File Image: China’s Fujian Aircraft Carrier

The Russian Navy’s inability to deploy an operational aircraft carrier has been viewed as a fundamental shortcoming by its Western critics. The struggle with aircraft carriers has also meant that Russia does not have an advanced carrier-capable aircraft. This is where Pepelyaev’s suggestion for a Su-57 naval variant comes into the picture.

Stealth Carrier Fighters

The ex-deputy Chief of the General Staff of the Russian Navy revealed plans earlier this year to develop a naval variant of the Su-57 fighter jet for future carrier-borne operations.

Russia has developed a few carrier-capable jets, but their effectiveness has proven restricted. The Yak-38, for instance, was introduced in the mid-1970s as the first carrier jet for its Kiev-class carriers.

It had a lower payload, range, and speed than aircraft from competitor militaries. Compared to NATO carrier aircraft, even the upgraded Yak-36M, which had twice the payload and a longer range, lacked power.

The Yak-36 was decommissioned following the disintegration of the Soviet Union. Then came the Su-33, based on the Su-27 fighters, which are still in service. The jet was an upgrade of the Yak-38, but it was not really successful. The Kuznetsov, smaller than US carriers, cannot carry many huge jets.

After the Su-33, the Russians revived the MiG-29K project and developed the carrier variant of combat-proven MiG-29s. More suitable for ground strikes than the Su-33, the MiG-29K could carry 9,900 pounds of ordnance and reach a maximum speed of nearly 1,300 mph. However, the jet has been involved in some crashes and technical problems. Russia’s primary carrier jets are the Su-33 and MiG-29, though they lack carriers.

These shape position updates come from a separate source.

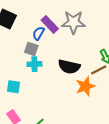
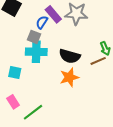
cyan cross: (34, 64) -> (36, 52), size x1.5
orange star: (85, 86) -> (69, 77), moved

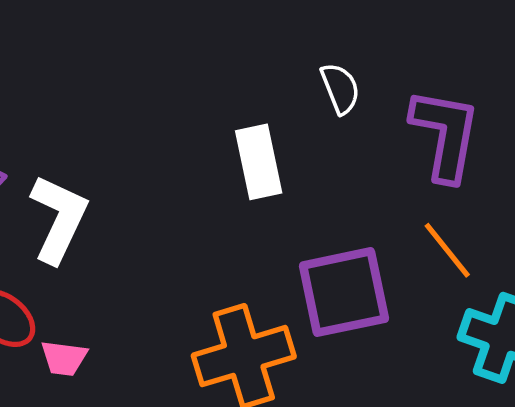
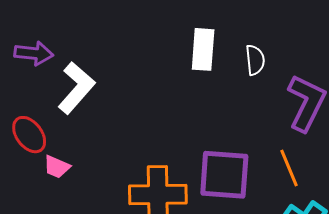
white rectangle: (259, 162) -> (203, 49), moved

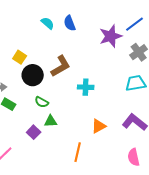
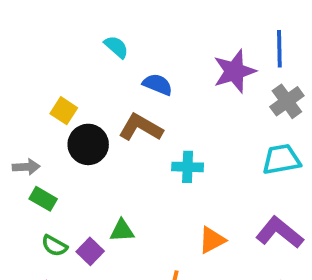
blue semicircle: (70, 23) -> (158, 84), moved, turned 133
blue line: (135, 24) -> (279, 49), turned -54
brown L-shape: (61, 66) -> (141, 128), turned -120
green semicircle: (42, 102) -> (54, 246), moved

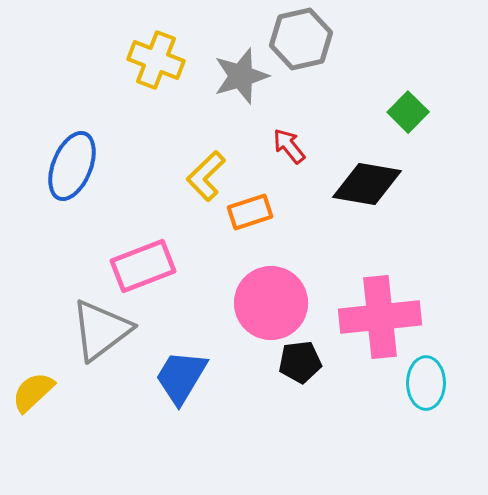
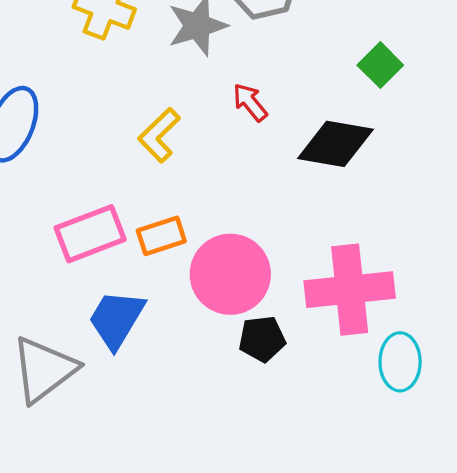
orange rectangle: (250, 212) -> (161, 236), moved
gray triangle: (101, 330) -> (44, 370), moved
blue trapezoid: (181, 377) -> (116, 319), moved

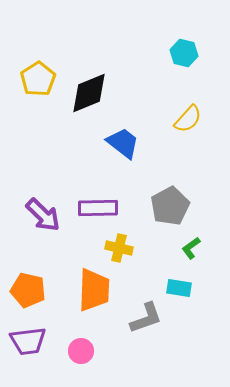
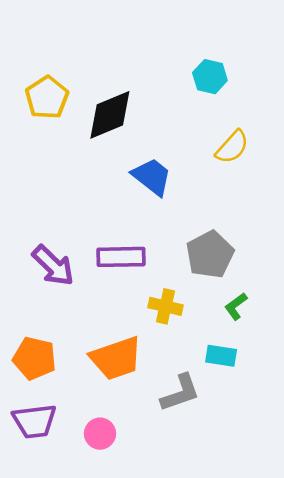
cyan hexagon: (184, 53) -> (210, 77), moved
yellow cross: (119, 248) -> (165, 306), moved
orange trapezoid: (94, 290) -> (116, 358), turned 69

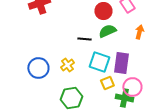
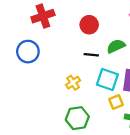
red circle: (103, 11) -> (89, 25), moved
blue circle: (38, 68) -> (28, 52), moved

MiG-29K of INAS 303 executes a low approach to the aircraft carrier Vikramaditya in 2014. Via: Wikipedia

The US already has several carrier-capable F-35 Lightning II aircraft that have become synonymous with its global power projection. As the former deputy naval chief reiterated, this has necessitated the development of a fifth-generation stealth carrier-capable aircraft in Russia.

Russia’s revelation of plans coincides with China’s development of the J-35 stealth fighter, a carrier-based variant of the FC-31 specifically designed for operations on Chinese aircraft carriers.

Despite positioning itself as a massive military power, as evidenced by Russian President Putin’s remarks on the country’s Navy Day last year, Russia lacks a critical capability that the US and China appear to be nearing.